Les Latins du parlement s’étonnent également de ses importantes carences linguistiques. Ce handicap devrait le priver de voix romandes. Mais il peut compenser ses défauts par d’autres qualités. A commencer par sa provenance géographique. Hansjörg Walter vient de l’extrémité est de la Suisse. Il pourra compter sur l’appui des élus de cette région, qu’ils soient thurgoviens, saint-gallois ou appenzellois. Et il passe pour une personne très sympathique, conviviale et fiable.

On relève encore que Hansjörg Walter n’est pas un UDC pur et dur.

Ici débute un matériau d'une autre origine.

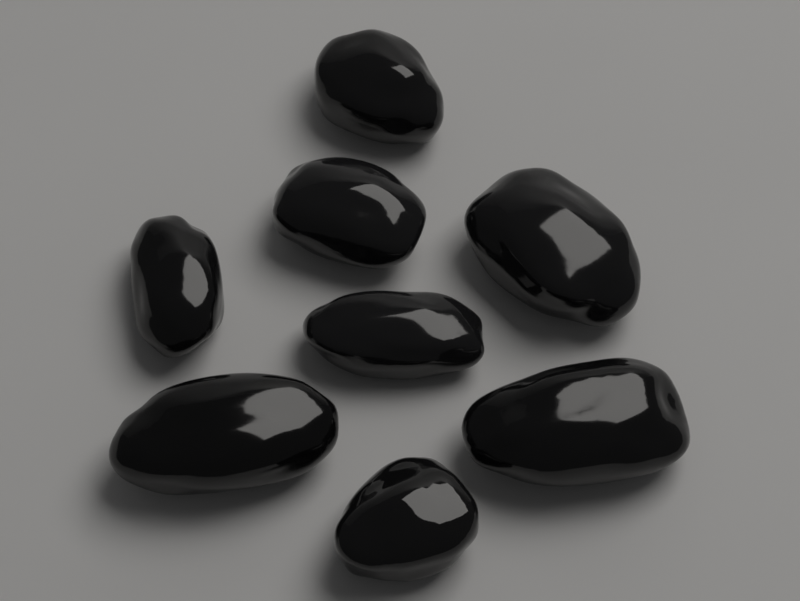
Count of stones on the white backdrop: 8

Il sait se démarquer de la ligne officielle lorsque des décisions politiques peuvent avoir des effets concrets sur le secteur primaire ou la Suisse orientale. Il ne remet pas en question le principe de la libre circulation des personnes, mais admet que la Suisse devrait rediscuter la clause de sauvegarde avec l’UE. «Il soutient la libre circulation, mais il se refait une virginité auprès de son parti en s’opposant à l’accord de libre-échange agricole», commente un élu.

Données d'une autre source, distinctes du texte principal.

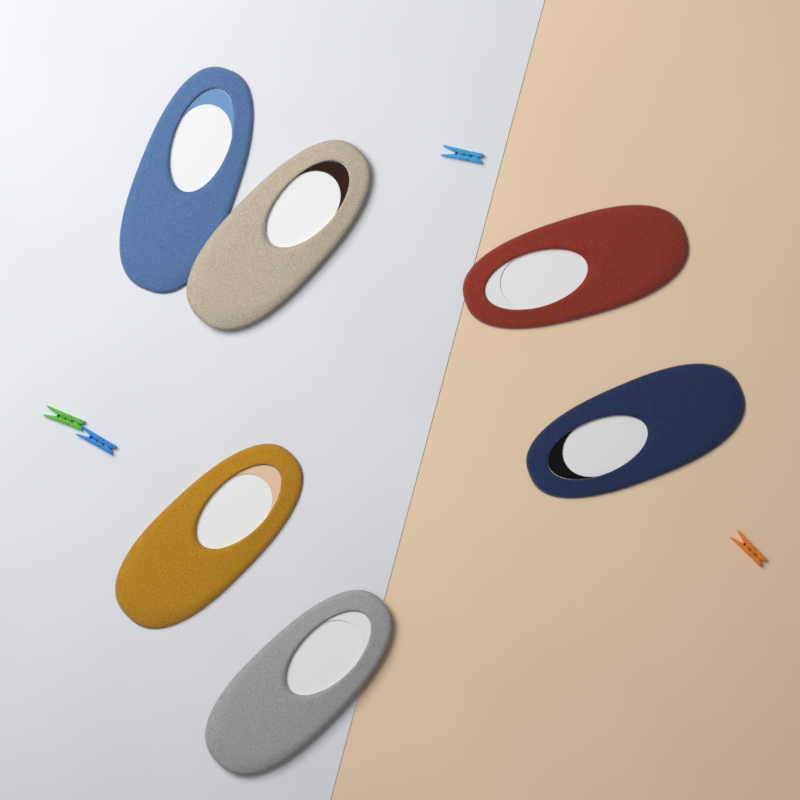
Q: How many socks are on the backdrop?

Il soutient aussi le développement des crèches et la promotion des énergies renouvelables. Mais il n’est pas téméraire au point de passer outre aux mots d’ordre de l’UDC. Au Conseil national, il est très rare qu’il adopte une position différente de son parti, même sur ces questions-là. C’est ce qui fait dire que, derrière sa carapace et son imposante moustache, il reste un homme fragile et hésitant. Ne disait-il pas à la NZZ, avant son élection à la présidence du Conseil national, qu’il n’envisageait pas de se porter candidat pour le Conseil fédéral, car «il faut connaître ses limites»? Or, jeudi, au moment d’entrer en scène, il changeait d’argument et affirmait qu’il aimait «diriger et conduire», ajoutant que la fonction de conseiller fédéral l’«avait toujours attiré».

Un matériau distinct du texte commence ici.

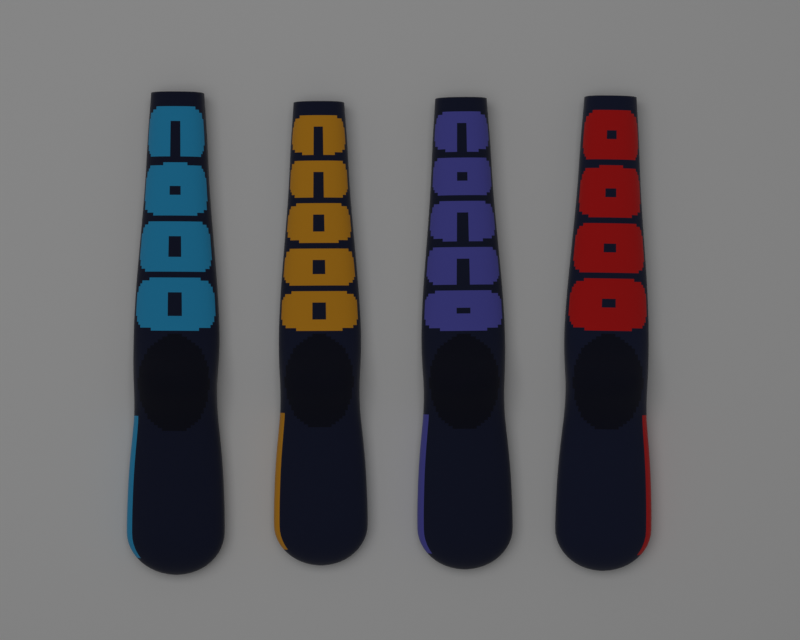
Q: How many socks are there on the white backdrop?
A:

A 60 ans, Hansjörg Walter reste ainsi un homme de la terre. Un homme qui a besoin de se ressourcer dans sa Thurgovie natale. Auprès de son épouse Madeleine, qui s’occupe de la gestion administrative du domaine, et de ses trois enfants. Mais aussi au volant de son tracteur. «Le paysage idyllique de Wängi m’offre le délassement et la distance nécessaire par rapport à Berne», confiait-il voici une semaine à l’ATS. Il n’était pas encore le candidat de sauvetage de l’UDC.